In credit sales, the supplier offers credit for a specific time period, which is an investment from the angle of supplier and largest single source of short term financing from the angle of the customer. The supplier should be able to recover the amount of interest on the credit investment he has made. How?

  • Recovery of debt within the stipulated credit period
  • Taking interest from the customer for the period of delay
  • Volume sales
  • Surplus capital to offset these negative impacts on rotation of funds
  • Proper formulation and execution of credit policies by the finance manager
  • Discipline in collection policy and its execution.

Discounts

Cash discounts, quantity discounts and trade discounts are offered by many firms to the customers to encourage credit sales, favoring bulk purchases. A firm cannot be expected to survive long by pursuing the policy of cash sales while similar firms can overtake it by adapting to liberal credit policies.

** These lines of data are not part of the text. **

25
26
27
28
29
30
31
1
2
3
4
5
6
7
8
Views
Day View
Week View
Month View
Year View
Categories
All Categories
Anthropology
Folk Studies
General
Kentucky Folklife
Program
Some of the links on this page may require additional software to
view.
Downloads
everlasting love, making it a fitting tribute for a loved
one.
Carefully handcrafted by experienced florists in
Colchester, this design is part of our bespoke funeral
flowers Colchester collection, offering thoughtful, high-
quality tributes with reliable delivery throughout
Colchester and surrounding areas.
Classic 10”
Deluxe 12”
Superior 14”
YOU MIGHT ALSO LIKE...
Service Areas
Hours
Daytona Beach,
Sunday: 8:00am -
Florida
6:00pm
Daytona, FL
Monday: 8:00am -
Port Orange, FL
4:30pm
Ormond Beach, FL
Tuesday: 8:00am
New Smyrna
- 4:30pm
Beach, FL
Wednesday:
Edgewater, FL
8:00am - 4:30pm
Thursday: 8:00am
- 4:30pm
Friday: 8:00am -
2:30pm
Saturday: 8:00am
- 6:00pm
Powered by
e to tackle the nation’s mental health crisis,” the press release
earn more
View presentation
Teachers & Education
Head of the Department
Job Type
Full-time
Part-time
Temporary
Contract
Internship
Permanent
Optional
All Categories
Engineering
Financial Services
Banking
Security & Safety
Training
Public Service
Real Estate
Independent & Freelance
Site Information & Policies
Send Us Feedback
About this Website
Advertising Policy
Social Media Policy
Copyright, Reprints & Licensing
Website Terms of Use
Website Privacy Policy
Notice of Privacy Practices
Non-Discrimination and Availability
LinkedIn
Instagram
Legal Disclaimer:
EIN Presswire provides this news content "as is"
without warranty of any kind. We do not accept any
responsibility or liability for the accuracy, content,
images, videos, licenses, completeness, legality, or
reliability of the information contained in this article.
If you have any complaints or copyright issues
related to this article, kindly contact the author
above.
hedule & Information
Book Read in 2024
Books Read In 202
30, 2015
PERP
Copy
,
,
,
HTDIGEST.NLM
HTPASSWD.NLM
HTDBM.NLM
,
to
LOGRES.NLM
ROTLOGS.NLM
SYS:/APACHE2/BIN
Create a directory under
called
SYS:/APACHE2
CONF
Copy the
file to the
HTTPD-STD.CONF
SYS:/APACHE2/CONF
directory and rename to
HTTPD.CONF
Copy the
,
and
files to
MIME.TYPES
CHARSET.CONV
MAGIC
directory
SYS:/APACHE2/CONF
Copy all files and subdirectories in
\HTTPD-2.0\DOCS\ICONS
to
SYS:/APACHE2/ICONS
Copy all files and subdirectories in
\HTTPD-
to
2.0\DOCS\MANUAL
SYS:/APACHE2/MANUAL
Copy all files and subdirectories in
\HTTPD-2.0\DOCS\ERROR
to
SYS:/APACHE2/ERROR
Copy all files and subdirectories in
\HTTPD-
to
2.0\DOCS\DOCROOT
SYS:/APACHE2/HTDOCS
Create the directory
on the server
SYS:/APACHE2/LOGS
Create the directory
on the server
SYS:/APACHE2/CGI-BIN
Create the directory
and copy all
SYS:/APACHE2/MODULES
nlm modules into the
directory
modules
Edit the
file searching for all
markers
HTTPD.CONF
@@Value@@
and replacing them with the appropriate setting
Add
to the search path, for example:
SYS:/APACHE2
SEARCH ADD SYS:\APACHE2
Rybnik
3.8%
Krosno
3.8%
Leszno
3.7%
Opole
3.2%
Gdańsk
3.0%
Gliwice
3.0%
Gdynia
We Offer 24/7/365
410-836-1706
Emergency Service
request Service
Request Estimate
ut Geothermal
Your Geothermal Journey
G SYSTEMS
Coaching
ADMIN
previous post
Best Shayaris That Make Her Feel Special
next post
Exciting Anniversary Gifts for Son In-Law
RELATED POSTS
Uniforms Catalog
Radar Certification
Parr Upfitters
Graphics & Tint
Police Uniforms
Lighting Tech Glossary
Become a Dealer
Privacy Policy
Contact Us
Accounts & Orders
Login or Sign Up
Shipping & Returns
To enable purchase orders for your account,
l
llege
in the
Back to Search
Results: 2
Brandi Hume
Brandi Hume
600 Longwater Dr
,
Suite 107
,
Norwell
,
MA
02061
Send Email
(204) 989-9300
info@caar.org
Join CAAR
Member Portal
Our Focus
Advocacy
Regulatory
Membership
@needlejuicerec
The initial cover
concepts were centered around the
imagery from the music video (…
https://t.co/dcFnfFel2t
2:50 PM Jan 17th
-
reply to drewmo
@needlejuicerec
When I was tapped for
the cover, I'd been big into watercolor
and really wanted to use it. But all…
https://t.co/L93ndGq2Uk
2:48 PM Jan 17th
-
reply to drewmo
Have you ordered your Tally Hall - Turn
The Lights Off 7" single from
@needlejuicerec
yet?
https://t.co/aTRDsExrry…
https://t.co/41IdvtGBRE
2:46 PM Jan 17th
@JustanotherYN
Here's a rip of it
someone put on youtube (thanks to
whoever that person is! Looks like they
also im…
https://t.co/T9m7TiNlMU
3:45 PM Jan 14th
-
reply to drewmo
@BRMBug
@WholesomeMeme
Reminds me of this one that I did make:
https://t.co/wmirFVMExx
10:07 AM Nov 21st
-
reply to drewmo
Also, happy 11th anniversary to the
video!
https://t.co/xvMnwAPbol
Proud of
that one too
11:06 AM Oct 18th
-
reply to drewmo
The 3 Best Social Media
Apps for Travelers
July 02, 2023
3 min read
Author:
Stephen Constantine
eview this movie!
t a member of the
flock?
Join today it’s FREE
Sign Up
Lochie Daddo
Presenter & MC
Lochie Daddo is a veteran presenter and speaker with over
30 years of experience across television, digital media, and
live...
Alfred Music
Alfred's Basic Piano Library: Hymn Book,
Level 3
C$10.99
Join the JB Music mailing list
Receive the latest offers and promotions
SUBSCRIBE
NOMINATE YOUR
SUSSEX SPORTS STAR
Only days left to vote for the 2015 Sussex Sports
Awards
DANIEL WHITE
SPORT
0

The main aspects of receivables management decisions are as follows:

  • Time period of credit
  • Credibility of the customer
  • Cash discounts
  • Trade discounts

Credit Policy

Credit policy on one hand stimulates sales and so also its gross earnings, but on the other may be accompanied by added costs, such as:

1) Clerical expenses involved in investigating additional accounts and servicing added volume of receivables,
2) increased bad-debt losses due to credit extension to less credit worthy customers,
3) higher cost of capital.

Incremental earnings from increased sales should be matched with incremental costs that arise due to credit terms, to avoid funds being tied up in receivables. In course of time it would deprive you of your profits. The pivotal consideration of your credit policy would be the selection of credit worthy customers or debtors. If your funds become sticky, recovery becomes next to impossible and you need to proceed legally to claim your rights. Properly maintained accounting records and vouchers will stand as a testimony in your favor, in the court of law.